The discipline that catches all of these is observability. Every agent decision (which tool, with what inputs, returning what output) is logged with a structured schema, queryable, sampled into a review queue. The first hundred production interactions get manually reviewed. Patterns emerge: a particular input shape that consistently confuses the tool router, a particular customer segment that the agent struggles with, a particular tool whose error messages the agent does not handle. Each pattern becomes a fix, and each fix becomes a regression test in the eval set.

Agentic AI is not chat-with-extra-steps. It is a software system with non-deterministic components, deployed to act on the world. The right question to ask of any production agent is not 'is it 90 percent accurate?' but 'what does it do at the 10 percent that it doesn't get right?'. The teams that ship reliable agents have answered this question concretely, in writing, before the agent goes live. The teams that haven't, ship something demoable that breaks two weeks later in ways nobody anticipated.

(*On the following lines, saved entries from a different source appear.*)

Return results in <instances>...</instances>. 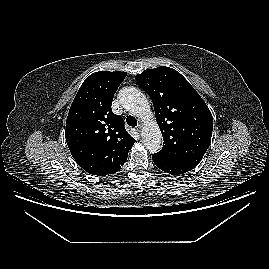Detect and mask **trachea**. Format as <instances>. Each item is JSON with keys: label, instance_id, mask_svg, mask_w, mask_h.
<instances>
[{"label": "trachea", "instance_id": "obj_1", "mask_svg": "<svg viewBox=\"0 0 269 269\" xmlns=\"http://www.w3.org/2000/svg\"><path fill=\"white\" fill-rule=\"evenodd\" d=\"M126 122L131 127H135L137 125V120L131 115L127 117Z\"/></svg>", "mask_w": 269, "mask_h": 269}]
</instances>
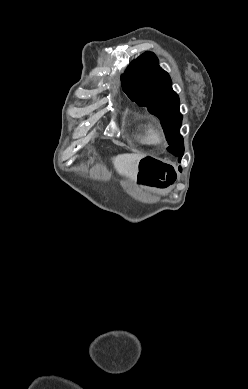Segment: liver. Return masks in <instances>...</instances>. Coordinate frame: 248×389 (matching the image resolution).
<instances>
[{"label": "liver", "instance_id": "obj_1", "mask_svg": "<svg viewBox=\"0 0 248 389\" xmlns=\"http://www.w3.org/2000/svg\"><path fill=\"white\" fill-rule=\"evenodd\" d=\"M145 155L136 153L120 154L114 157V168L120 175H125L134 180L138 173V164Z\"/></svg>", "mask_w": 248, "mask_h": 389}]
</instances>
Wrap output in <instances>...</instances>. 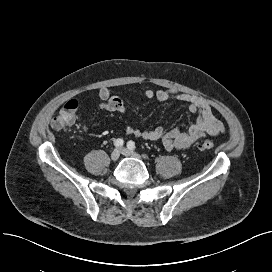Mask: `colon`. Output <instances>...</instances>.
<instances>
[{"label": "colon", "mask_w": 272, "mask_h": 272, "mask_svg": "<svg viewBox=\"0 0 272 272\" xmlns=\"http://www.w3.org/2000/svg\"><path fill=\"white\" fill-rule=\"evenodd\" d=\"M70 108H65L52 121V128L55 130L65 129L71 126L72 120L70 115ZM201 150H210L213 148V143L210 141H203L198 145Z\"/></svg>", "instance_id": "1"}]
</instances>
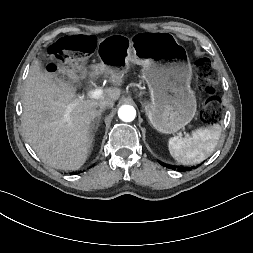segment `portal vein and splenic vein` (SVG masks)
I'll use <instances>...</instances> for the list:
<instances>
[{
	"mask_svg": "<svg viewBox=\"0 0 253 253\" xmlns=\"http://www.w3.org/2000/svg\"><path fill=\"white\" fill-rule=\"evenodd\" d=\"M102 89H94L89 91L88 96L91 99H99L102 96ZM186 136H188V134L186 133Z\"/></svg>",
	"mask_w": 253,
	"mask_h": 253,
	"instance_id": "portal-vein-and-splenic-vein-1",
	"label": "portal vein and splenic vein"
}]
</instances>
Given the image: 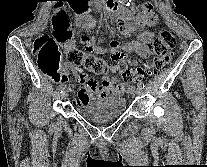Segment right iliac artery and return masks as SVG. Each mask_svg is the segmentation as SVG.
Returning a JSON list of instances; mask_svg holds the SVG:
<instances>
[{
	"mask_svg": "<svg viewBox=\"0 0 207 167\" xmlns=\"http://www.w3.org/2000/svg\"><path fill=\"white\" fill-rule=\"evenodd\" d=\"M65 88H66V85L60 84L59 85V91H60V93L63 92L65 90Z\"/></svg>",
	"mask_w": 207,
	"mask_h": 167,
	"instance_id": "right-iliac-artery-1",
	"label": "right iliac artery"
}]
</instances>
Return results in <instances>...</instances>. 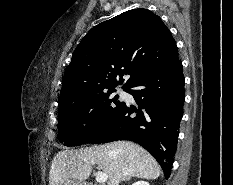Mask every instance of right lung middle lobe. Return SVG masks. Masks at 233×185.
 I'll list each match as a JSON object with an SVG mask.
<instances>
[{"instance_id": "right-lung-middle-lobe-1", "label": "right lung middle lobe", "mask_w": 233, "mask_h": 185, "mask_svg": "<svg viewBox=\"0 0 233 185\" xmlns=\"http://www.w3.org/2000/svg\"><path fill=\"white\" fill-rule=\"evenodd\" d=\"M126 90V89H124ZM115 89L99 92L59 108V140L65 146H78L102 128L120 109L124 102Z\"/></svg>"}]
</instances>
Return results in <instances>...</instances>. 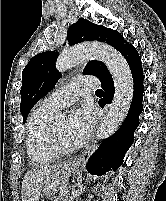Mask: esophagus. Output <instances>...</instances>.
Returning a JSON list of instances; mask_svg holds the SVG:
<instances>
[{
    "mask_svg": "<svg viewBox=\"0 0 166 201\" xmlns=\"http://www.w3.org/2000/svg\"><path fill=\"white\" fill-rule=\"evenodd\" d=\"M108 107L109 106L106 105L103 108V116L107 113ZM96 149H97V141L93 140V142L91 143L89 148H87V150L75 161V164L79 165V164H82L85 161H87L89 159V157L95 152Z\"/></svg>",
    "mask_w": 166,
    "mask_h": 201,
    "instance_id": "34e87169",
    "label": "esophagus"
}]
</instances>
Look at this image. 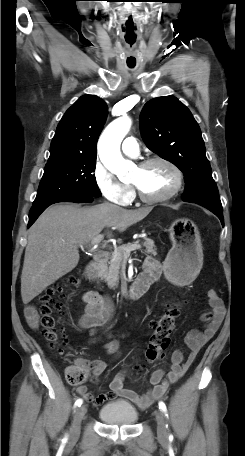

Put simply: the agent's ability to refuse, retry, and escalate is more important than its ability to answer. Build the failure modes first. The success path mostly takes care of itself.

// The artefact
# agents/runtime.py: every agent run sits inside a budget and a validator
def run_with_budget(agent, query: str, budget: Budget) -> AgentResult:
    for step in range(budget.max_steps):
        action = agent.decide(query)
        if not validate_tool_call(action):     # type-check before any side-effect
            return AgentResult.refuse("invalid tool args")
        if budget.tokens_used > budget.max_tokens:
            return AgentResult.escalate("budget exceeded")
        observation = run_tool(action)
        if agent.is_done(observation):
            return AgentResult.answer(observation)
    return AgentResult.escalate("step limit reached")  # never silently loops

A circuit breaker around every agent. Validate before acting, cap the spend, escalate cleanly when stuck. The 5 percent failure path matters more than the 95 percent success path.